Never Not Thinking About Egypt

I’m struggling to make sense of Egypt and Egyptians. I’m really really struggling. I’ve reached a point

I took this picture during the January 25 revolution in 2011.

I took this picture during the January 25 revolution in 2011.

where I bury memories so deep inside of me that most recent events in Egypt are a mere blur in my head. People talk about the various huge post-January 25, 2011 demonstrations in which hundreds have been killed and all I can find in my memories is a hazy image of me sitting in front of a laptop or a television set in a complete state of incomprehension. I hear the names of people in jail or of people who have been killed and all I can say is, “Wait. Which one is that?”

Being away from Egypt for just over a year now has been a small blessing. I needed to break away from it all. I was suffocating. But just when I think I’m pushing through what I’m sure is post-traumatic stress disorder from the hundreds of events that have happened since the revolution, something new happens in Egypt and I feel like someone has a huge, hairy hand on my head, shoving my whole body into a crouch in a small, dirty, smelly sack.

I can’t breathe.

Why is Egypt the way it is? Why are so many Egyptians the way they are? Why can’t we have normal problems? And a normal life? Why has it become so commonplace for Egyptians to be killed by the police, the army, thugs, and neglect? How is it that there is no justice for the innocent while the guilty get away with their crimes scot-free? What is wrong with us? 

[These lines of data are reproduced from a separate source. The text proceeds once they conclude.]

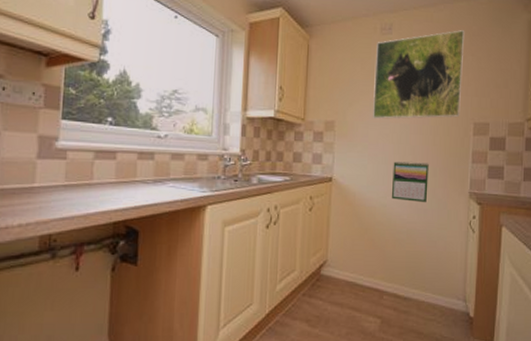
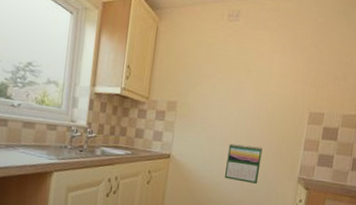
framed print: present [373,30,465,119] -> none [213,21,310,106]

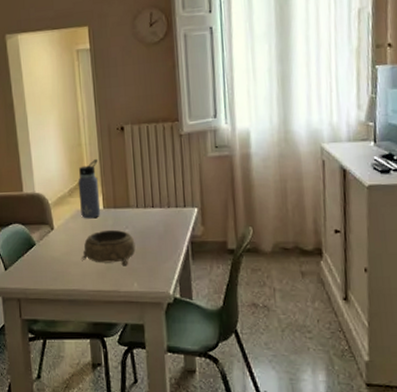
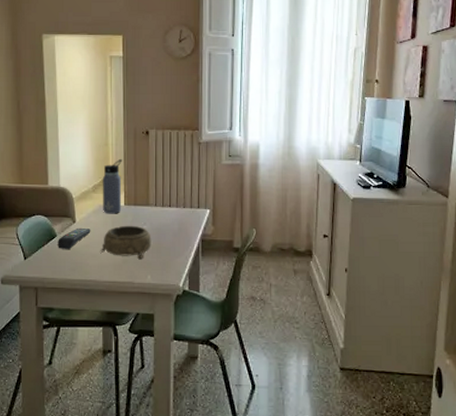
remote control: none [37,234,70,258] -> present [58,227,91,249]

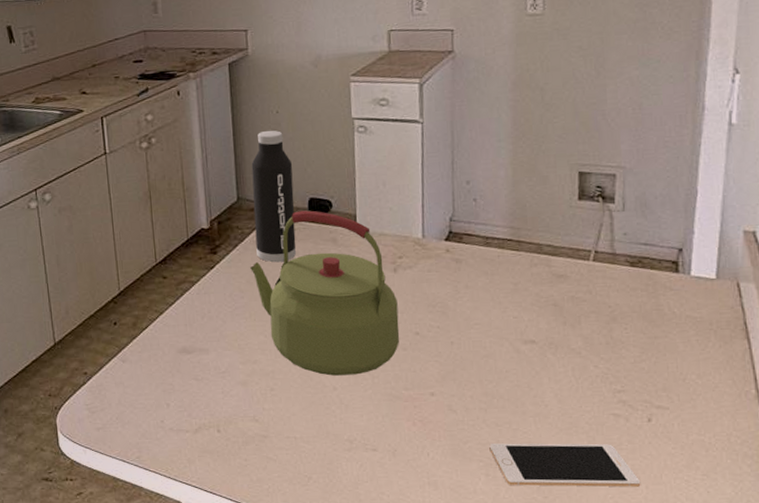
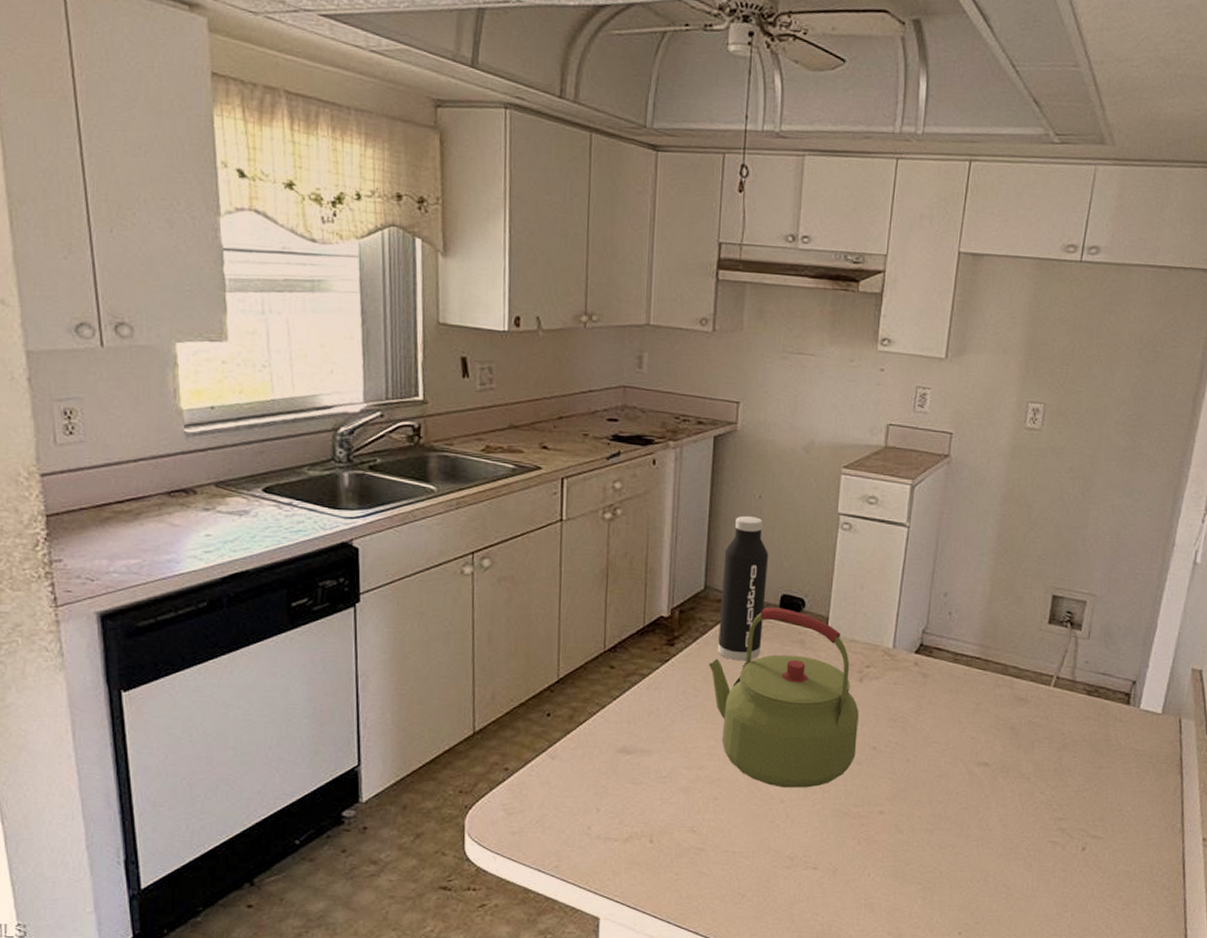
cell phone: present [489,443,641,487] -> none [930,866,1068,915]

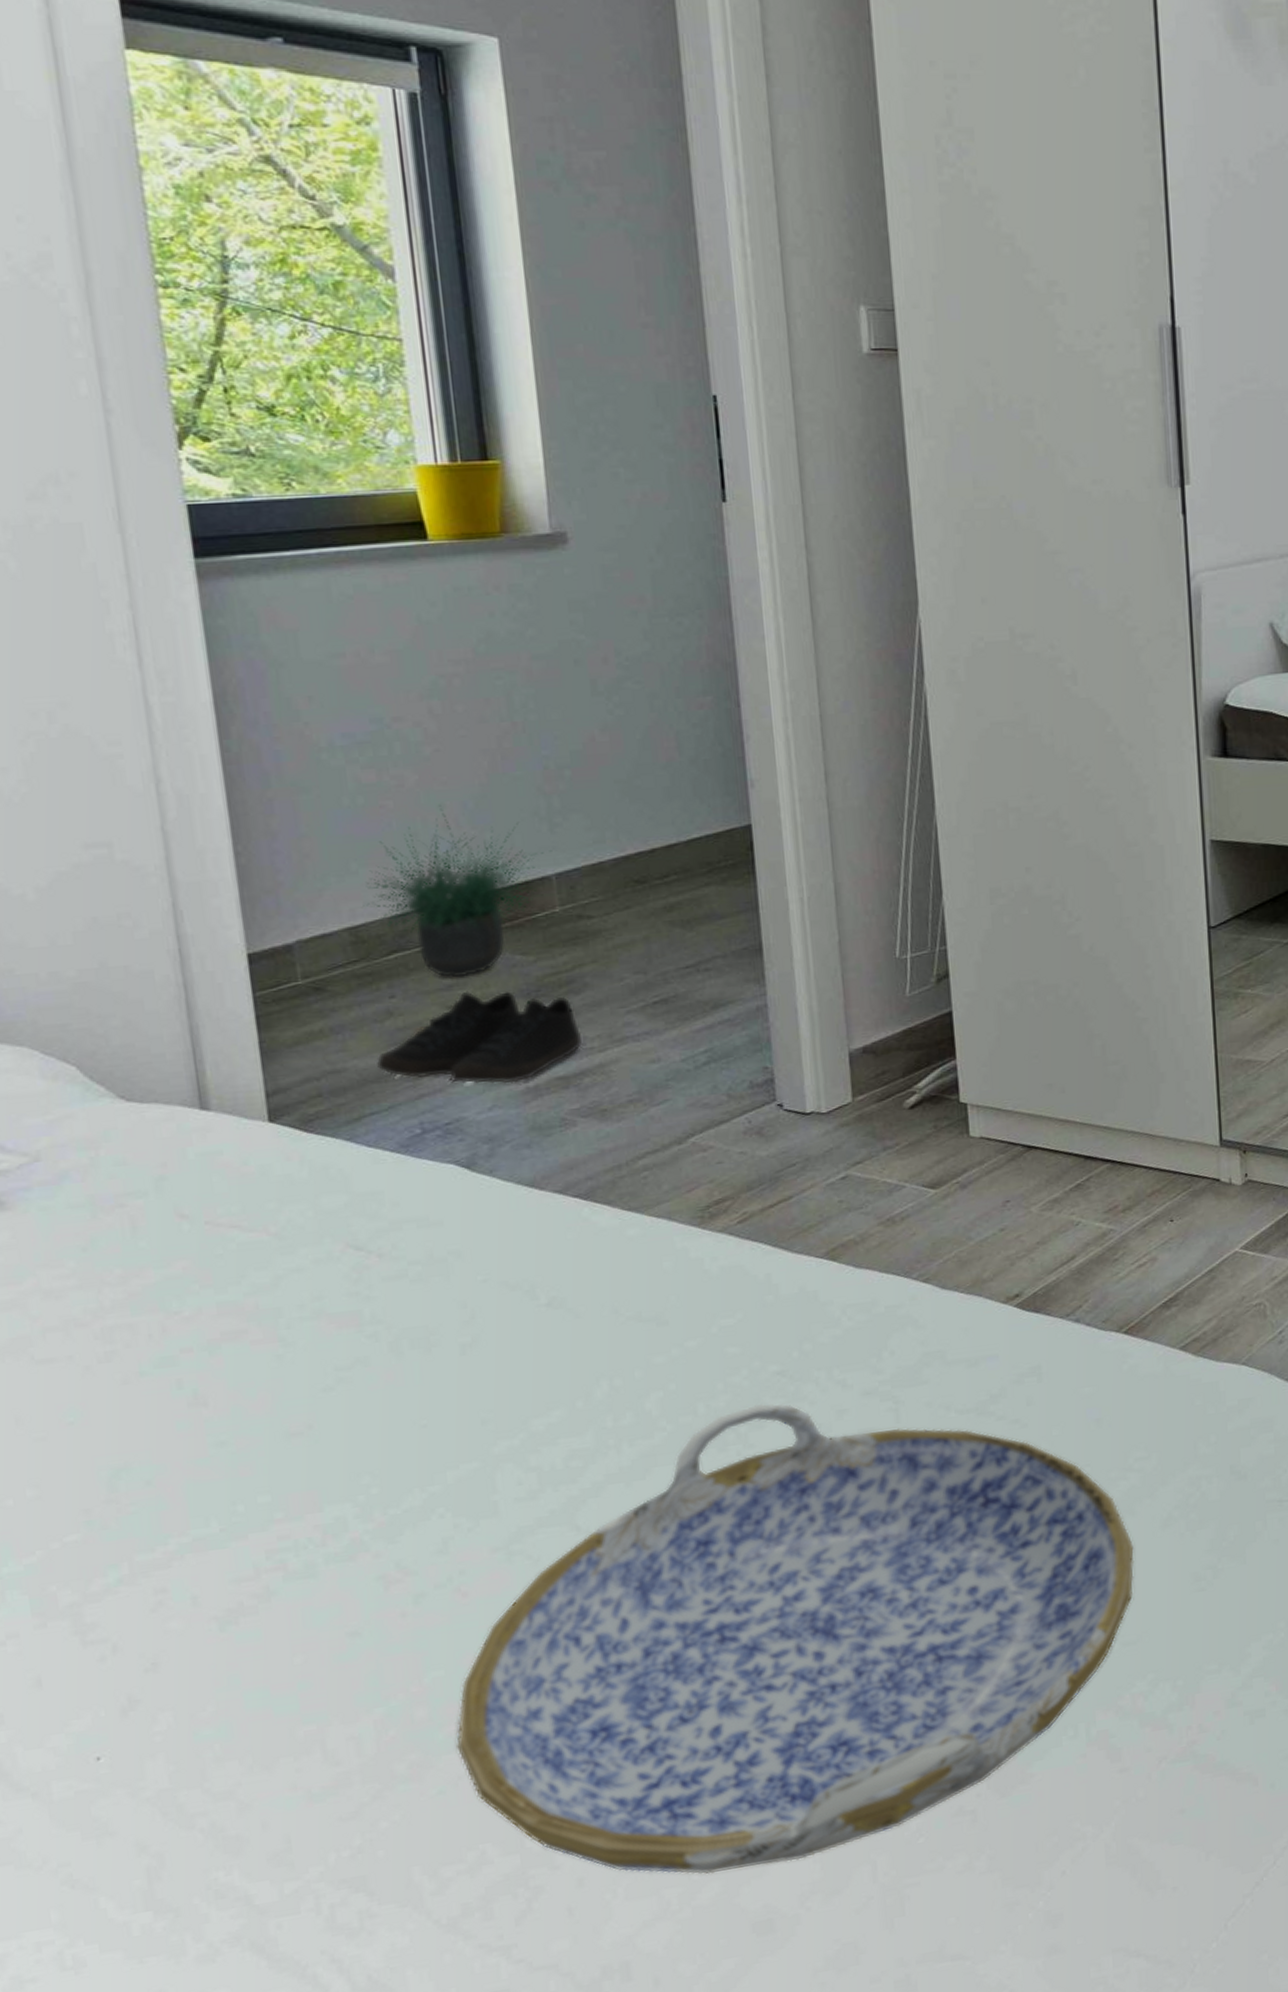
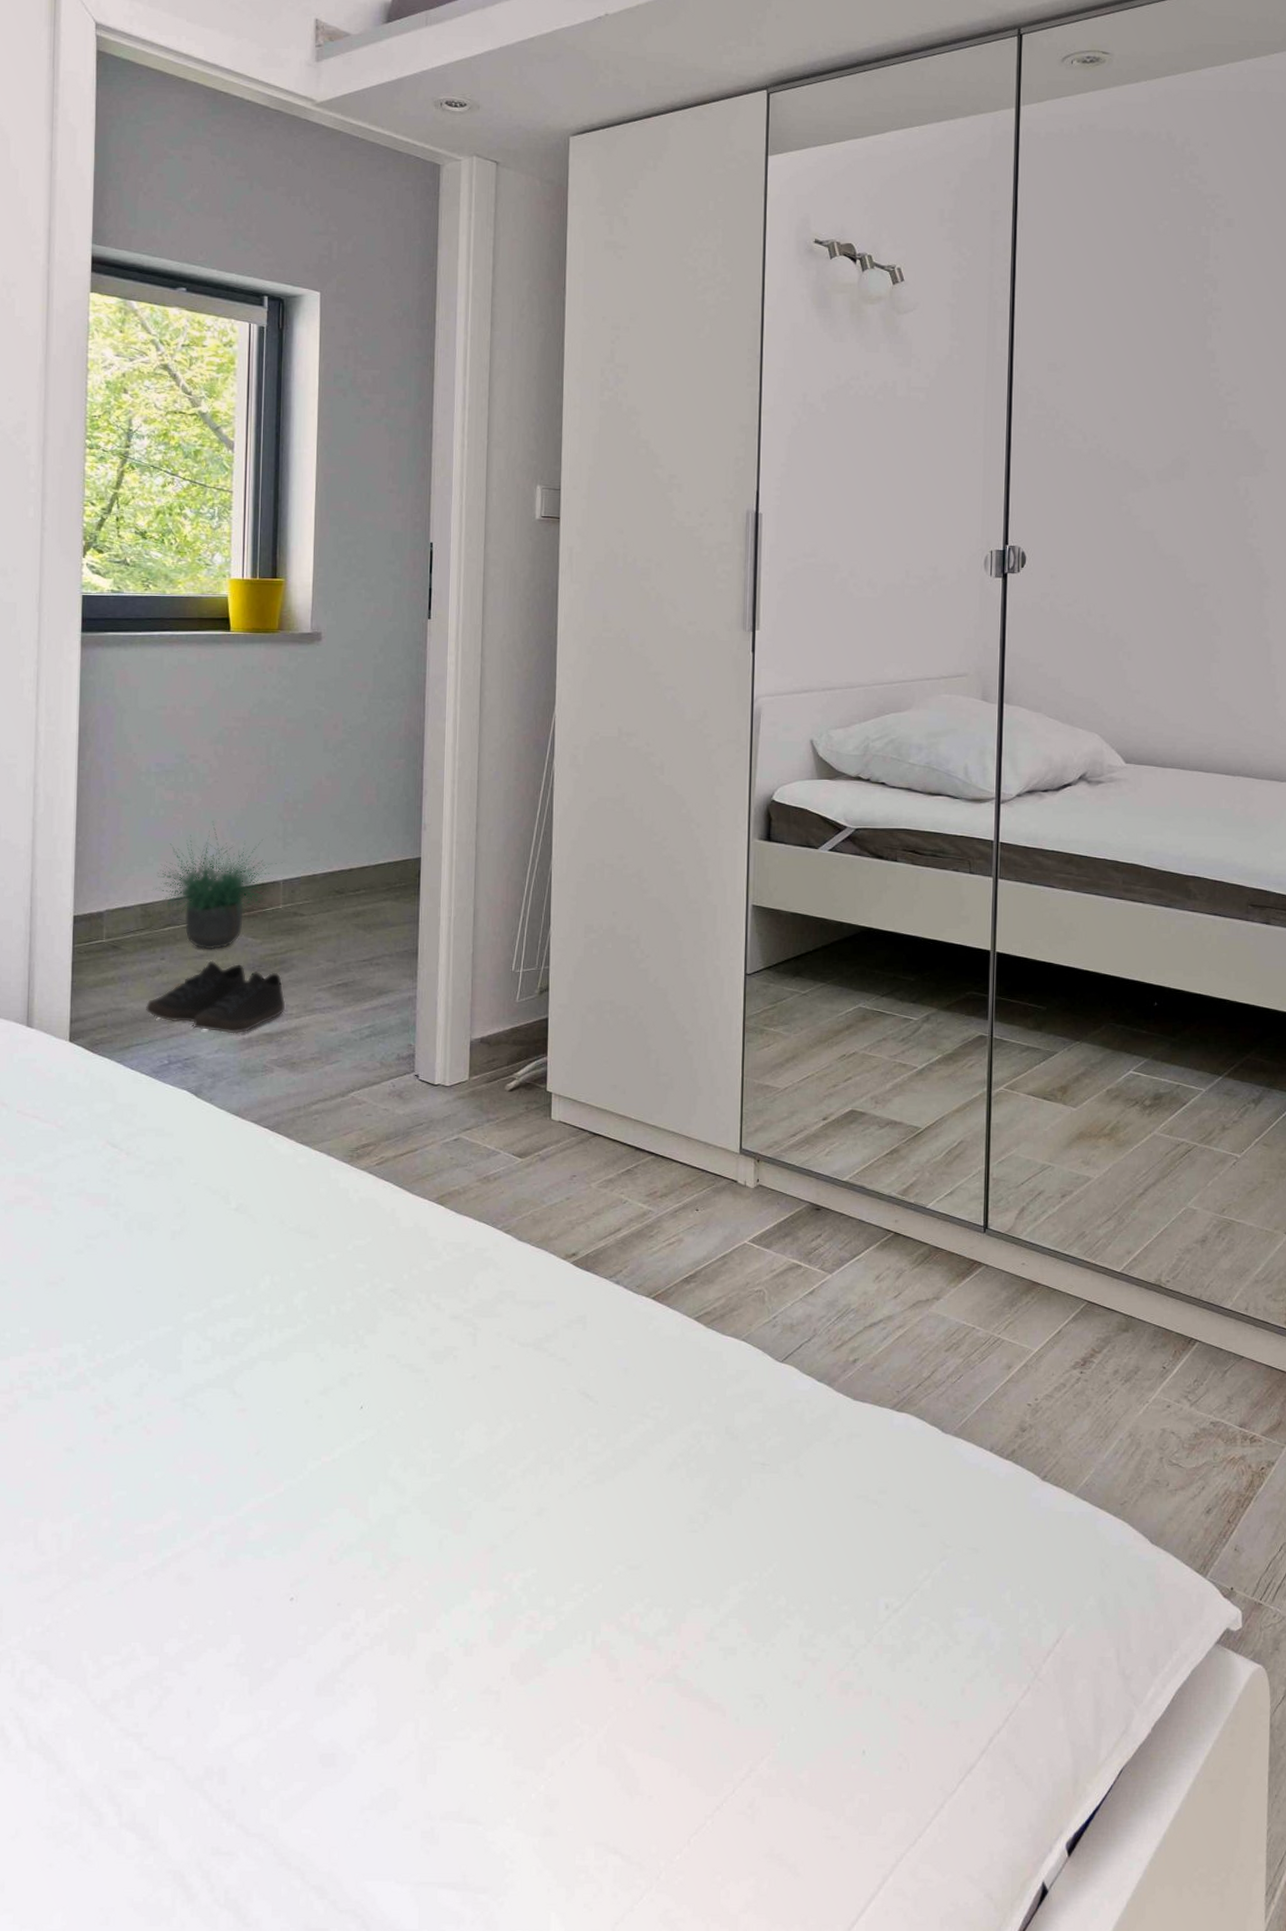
serving tray: present [455,1403,1135,1875] -> none [126,1313,644,1706]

Yesterday night, over 20 people were killed trying to get into a football match in Cairo. The least I can say is that the police, rather than exhibit effective crowd control/management, almost literally sent more than 20 people to their deaths. It’s almost as if they killed them to teach them a lesson. Is this surprising? Not one bit. The January 25 revolution started on Police Day against police brutality.

My brain feels like it is in a complete state of paralysis. This bombardment is just never-ending. Gaza; Charlie Hebdo; ISIS executions; the Jordanian pilot; Mubarak and his sons found not guilty; NO ONE held accountable for the hundreds of deaths in the revolution; life-sentences given to Egyptians who demonstrated against an anti-demonstration law; kidnappings and armed robberies in Cairo; Syria; Iraq; Libya; Yemen… It never ends.

That’s not the worst of it. The worst of it is the general and all-encompassing ignorance, intolerance, bigotry, and accusations of treason from one side or of apostasy from the other. It’s like Egypt and the entire Arab region has turned into a huge cesspool.

Why can’t we be NORMAL? Why can’t we have normal lives? Why can’t we have normal police? Why can’t we have a normal, democratic government? Why can’t we have normal fellow citizens? Why can’t things be NORMAL?

I’m sitting on a couch, looking out of my window onto a beautiful, sunny, green meadow in northern England. But I’m traumatized by what is happening in my country thousands of kilometers away. I can see normal. But I can’t live it even though I am in it. I can’t live it until my own country gets it.

What was it that I read the other day?

Anglo-American poet W. H. Auden once claimed that while, “he was not always thinking about Iceland … he was never not thinking about Iceland.”

I’m almost always thinking about Egypt. And I’m never not thinking about it.